TASK STATEMENT —
Retype the stretch from the line containing "Give the figure: among" through the line containing "Answer: approximately 315°", both included, with no changes.

WORKING DATA —
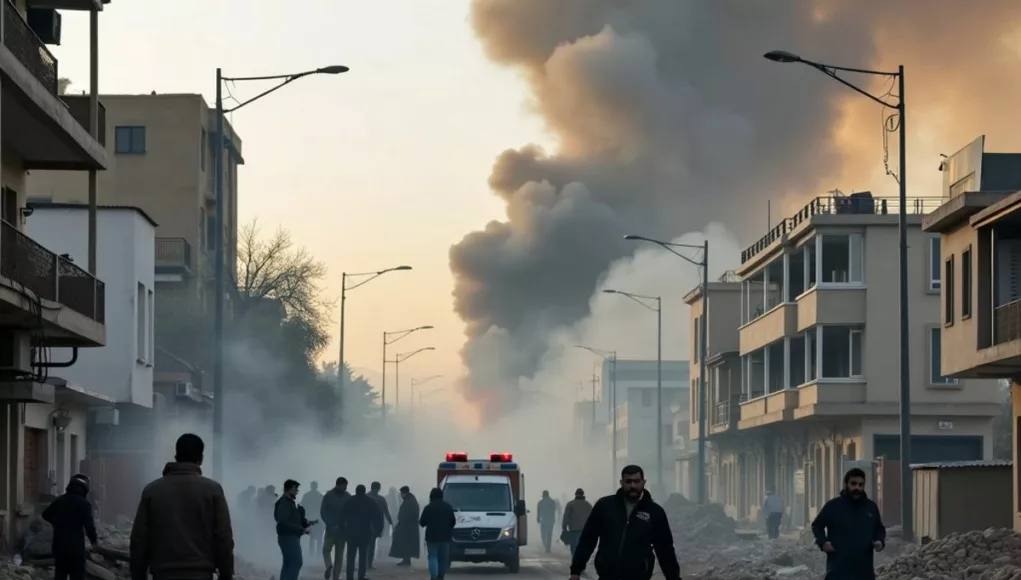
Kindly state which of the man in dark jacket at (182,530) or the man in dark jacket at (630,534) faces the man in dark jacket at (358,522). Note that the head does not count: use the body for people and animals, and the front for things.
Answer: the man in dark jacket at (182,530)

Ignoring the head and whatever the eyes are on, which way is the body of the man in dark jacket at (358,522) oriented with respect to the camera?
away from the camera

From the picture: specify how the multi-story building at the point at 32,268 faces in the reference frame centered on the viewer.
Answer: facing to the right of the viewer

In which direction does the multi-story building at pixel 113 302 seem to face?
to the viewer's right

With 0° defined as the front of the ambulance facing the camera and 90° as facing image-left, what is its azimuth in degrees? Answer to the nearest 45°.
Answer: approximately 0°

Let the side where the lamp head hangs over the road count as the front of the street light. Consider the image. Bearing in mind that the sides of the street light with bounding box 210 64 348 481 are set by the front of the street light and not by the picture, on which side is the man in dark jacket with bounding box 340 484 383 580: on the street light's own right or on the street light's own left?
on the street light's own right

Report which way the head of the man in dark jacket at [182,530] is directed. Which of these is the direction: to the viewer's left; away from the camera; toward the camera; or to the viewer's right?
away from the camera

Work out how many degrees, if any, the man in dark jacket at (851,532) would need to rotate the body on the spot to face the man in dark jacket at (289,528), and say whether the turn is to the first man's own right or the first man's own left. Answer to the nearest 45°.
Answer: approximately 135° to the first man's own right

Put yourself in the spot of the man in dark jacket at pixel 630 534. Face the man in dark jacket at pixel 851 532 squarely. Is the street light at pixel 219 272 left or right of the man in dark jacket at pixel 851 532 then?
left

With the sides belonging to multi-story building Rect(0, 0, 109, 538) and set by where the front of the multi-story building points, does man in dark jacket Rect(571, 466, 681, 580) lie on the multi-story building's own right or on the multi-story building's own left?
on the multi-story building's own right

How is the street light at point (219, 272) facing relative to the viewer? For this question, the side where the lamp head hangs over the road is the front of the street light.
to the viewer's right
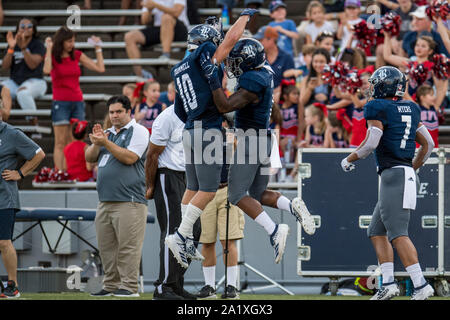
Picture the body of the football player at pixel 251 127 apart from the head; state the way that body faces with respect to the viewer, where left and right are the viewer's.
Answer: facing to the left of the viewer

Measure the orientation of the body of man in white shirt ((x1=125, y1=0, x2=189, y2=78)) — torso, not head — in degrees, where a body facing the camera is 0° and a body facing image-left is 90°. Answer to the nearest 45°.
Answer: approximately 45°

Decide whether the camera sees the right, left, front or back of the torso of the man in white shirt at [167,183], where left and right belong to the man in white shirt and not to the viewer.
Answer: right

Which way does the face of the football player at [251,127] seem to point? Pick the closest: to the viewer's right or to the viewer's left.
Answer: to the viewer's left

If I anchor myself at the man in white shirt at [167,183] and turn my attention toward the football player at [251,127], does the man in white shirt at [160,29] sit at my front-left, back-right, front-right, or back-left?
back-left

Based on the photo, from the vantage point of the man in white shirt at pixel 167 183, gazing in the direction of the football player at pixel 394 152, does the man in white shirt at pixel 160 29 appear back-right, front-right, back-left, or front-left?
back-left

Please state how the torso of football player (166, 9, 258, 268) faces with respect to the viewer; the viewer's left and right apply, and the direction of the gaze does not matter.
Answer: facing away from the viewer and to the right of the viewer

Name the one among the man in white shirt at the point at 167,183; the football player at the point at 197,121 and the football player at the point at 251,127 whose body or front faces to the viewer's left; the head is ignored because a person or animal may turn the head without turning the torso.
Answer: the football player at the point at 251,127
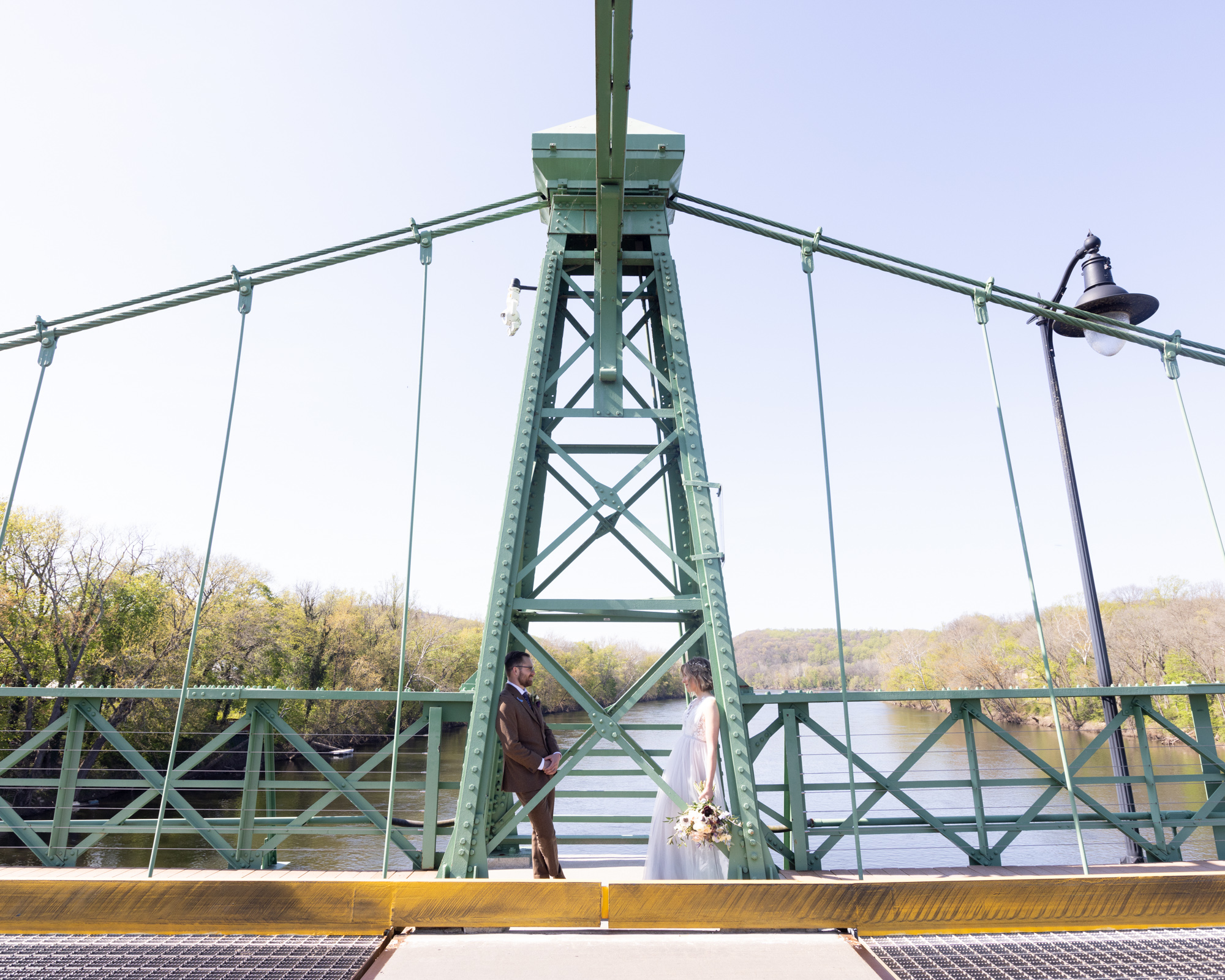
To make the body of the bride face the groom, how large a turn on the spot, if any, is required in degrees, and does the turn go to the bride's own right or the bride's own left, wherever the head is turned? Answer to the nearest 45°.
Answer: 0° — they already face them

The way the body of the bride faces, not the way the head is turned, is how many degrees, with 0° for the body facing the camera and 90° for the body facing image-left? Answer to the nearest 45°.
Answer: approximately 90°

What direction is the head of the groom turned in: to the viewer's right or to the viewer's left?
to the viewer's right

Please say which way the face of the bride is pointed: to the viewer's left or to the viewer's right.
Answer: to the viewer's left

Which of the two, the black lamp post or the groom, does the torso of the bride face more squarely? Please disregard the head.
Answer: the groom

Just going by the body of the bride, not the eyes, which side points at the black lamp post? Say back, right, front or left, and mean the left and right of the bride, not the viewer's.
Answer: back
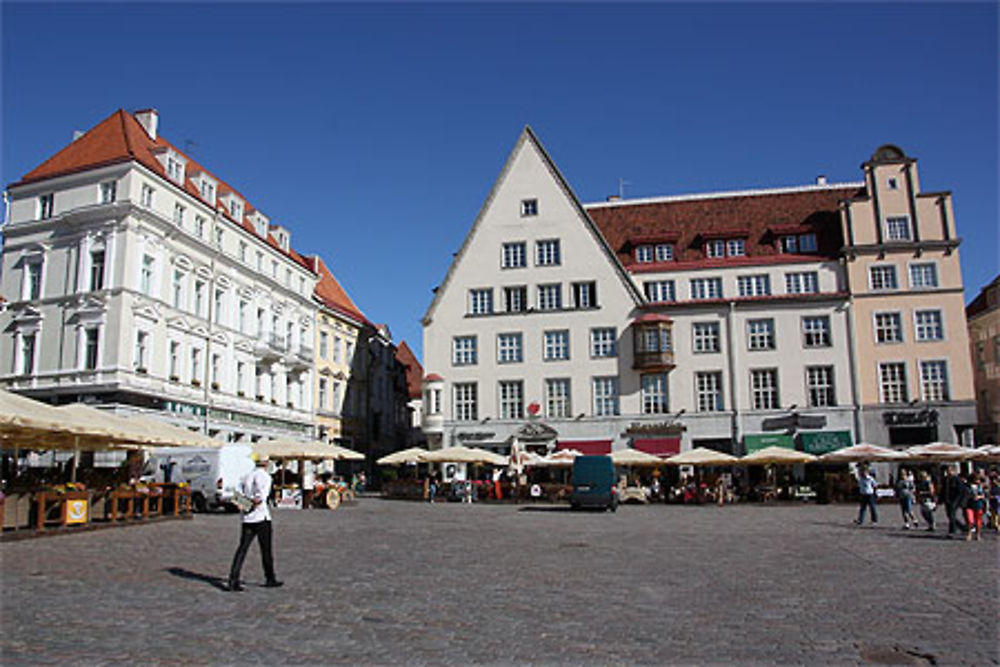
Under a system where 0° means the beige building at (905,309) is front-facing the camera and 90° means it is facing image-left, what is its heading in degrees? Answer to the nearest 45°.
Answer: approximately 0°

---

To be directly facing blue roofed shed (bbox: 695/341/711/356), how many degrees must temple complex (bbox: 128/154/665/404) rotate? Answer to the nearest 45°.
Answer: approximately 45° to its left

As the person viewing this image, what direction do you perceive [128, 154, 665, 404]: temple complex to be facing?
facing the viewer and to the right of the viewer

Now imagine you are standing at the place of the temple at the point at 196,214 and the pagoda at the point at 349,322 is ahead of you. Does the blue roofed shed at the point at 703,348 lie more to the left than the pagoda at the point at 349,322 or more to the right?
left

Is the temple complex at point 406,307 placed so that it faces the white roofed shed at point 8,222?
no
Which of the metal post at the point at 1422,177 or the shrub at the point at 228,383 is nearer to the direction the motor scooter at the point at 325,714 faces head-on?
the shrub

* * *

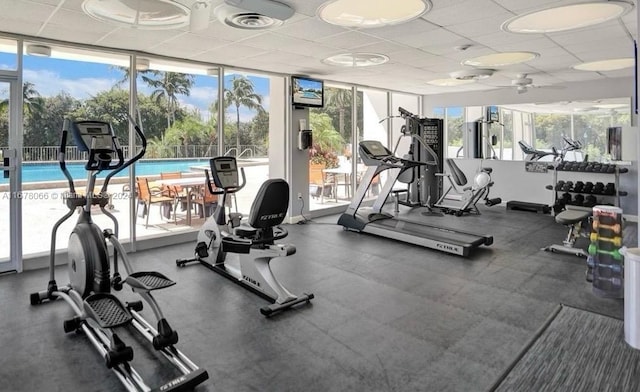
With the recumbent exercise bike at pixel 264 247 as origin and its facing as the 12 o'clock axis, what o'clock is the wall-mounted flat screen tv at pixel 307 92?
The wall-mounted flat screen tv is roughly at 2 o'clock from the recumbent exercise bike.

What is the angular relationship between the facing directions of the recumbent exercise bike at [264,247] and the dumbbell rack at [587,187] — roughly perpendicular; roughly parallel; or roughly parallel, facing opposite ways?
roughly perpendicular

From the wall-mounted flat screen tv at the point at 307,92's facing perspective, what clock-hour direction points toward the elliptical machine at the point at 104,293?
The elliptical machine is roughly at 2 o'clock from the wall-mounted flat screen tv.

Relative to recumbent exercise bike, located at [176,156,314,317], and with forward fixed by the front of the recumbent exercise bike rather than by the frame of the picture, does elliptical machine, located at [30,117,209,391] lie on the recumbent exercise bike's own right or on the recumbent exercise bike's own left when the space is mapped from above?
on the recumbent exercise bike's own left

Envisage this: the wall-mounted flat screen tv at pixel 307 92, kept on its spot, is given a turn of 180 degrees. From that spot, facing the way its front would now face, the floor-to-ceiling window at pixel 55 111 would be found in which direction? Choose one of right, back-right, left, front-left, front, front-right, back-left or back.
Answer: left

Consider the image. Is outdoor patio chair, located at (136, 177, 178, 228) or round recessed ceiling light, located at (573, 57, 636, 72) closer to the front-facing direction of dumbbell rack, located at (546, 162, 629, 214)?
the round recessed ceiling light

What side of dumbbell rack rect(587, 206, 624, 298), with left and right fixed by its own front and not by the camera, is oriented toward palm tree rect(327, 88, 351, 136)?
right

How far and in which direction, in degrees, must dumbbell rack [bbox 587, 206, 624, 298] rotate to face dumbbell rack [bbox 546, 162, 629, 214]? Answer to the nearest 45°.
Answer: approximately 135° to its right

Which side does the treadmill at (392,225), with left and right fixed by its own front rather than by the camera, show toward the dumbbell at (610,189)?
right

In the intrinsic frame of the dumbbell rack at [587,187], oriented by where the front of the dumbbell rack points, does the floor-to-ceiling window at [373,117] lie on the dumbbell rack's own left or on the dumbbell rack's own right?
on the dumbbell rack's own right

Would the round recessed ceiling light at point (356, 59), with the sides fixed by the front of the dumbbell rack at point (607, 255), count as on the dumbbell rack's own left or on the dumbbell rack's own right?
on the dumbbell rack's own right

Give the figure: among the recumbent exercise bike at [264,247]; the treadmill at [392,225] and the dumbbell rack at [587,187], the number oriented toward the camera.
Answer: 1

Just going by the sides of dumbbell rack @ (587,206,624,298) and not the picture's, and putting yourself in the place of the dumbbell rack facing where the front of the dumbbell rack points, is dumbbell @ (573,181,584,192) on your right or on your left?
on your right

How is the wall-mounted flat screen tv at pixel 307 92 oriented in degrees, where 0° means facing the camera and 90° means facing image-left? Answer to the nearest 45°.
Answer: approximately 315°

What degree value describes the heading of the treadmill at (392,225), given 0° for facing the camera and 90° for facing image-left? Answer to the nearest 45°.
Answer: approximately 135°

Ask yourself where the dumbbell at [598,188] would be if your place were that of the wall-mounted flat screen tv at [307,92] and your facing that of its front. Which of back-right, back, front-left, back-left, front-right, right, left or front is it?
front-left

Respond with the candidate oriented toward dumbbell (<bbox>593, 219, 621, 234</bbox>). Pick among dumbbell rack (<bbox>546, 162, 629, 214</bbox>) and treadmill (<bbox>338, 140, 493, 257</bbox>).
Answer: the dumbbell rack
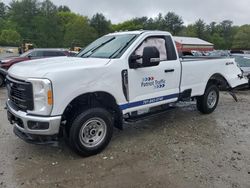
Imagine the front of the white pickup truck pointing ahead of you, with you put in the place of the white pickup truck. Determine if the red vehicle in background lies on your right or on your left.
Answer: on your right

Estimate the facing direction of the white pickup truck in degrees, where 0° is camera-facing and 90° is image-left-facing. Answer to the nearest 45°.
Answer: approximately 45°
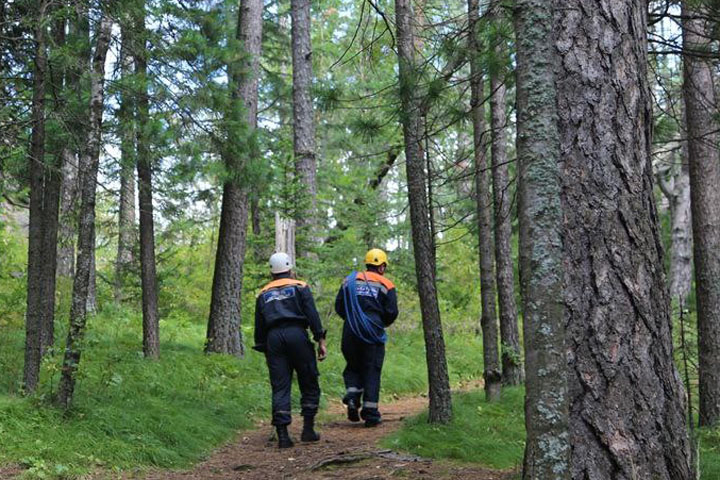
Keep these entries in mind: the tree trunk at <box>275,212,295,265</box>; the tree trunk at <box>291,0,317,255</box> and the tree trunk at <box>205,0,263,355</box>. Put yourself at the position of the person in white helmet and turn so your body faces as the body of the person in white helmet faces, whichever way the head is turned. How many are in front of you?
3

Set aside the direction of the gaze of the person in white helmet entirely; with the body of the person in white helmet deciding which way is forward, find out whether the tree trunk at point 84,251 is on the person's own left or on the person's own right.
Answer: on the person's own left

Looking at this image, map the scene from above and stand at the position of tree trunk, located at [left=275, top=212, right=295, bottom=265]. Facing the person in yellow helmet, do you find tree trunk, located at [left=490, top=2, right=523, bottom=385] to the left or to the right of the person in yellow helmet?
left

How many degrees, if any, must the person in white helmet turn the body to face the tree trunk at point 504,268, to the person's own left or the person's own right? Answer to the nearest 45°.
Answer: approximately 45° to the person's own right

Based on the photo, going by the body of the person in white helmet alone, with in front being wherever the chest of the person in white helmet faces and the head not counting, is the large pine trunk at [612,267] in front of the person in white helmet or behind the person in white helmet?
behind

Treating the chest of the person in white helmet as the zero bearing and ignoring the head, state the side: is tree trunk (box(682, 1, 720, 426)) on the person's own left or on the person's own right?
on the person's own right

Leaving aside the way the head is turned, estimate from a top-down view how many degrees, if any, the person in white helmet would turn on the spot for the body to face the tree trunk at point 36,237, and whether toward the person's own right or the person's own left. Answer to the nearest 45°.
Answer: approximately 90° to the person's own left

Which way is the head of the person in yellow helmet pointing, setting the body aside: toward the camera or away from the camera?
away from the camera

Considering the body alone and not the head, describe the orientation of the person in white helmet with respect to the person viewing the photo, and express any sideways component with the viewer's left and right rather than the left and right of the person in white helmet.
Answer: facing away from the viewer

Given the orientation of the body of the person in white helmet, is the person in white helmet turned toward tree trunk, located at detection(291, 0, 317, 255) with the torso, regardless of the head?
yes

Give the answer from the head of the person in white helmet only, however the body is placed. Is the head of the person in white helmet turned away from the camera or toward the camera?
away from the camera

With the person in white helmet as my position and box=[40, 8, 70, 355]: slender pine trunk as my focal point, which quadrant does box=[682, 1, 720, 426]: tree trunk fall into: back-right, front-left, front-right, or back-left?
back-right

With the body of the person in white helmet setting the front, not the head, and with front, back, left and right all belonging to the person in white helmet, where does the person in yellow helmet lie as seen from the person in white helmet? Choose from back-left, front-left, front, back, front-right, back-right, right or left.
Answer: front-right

COMPLETED EXERCISE —
Give the figure: among the recumbent exercise bike at [264,247]; the treadmill at [392,225] and the dumbbell rack at [587,187], the number oriented toward the camera.
Answer: 1

Just going by the sides of dumbbell rack @ (587,206,624,298) and not the picture's, and putting yourself in the place of the dumbbell rack facing where the front of the dumbbell rack points, is dumbbell @ (573,181,584,192) on your right or on your left?
on your right

How is the wall-mounted flat screen tv at pixel 307 92 oriented in degrees, where 0° means facing the camera and 90° means facing image-left? Answer to the nearest 45°.
Answer: approximately 315°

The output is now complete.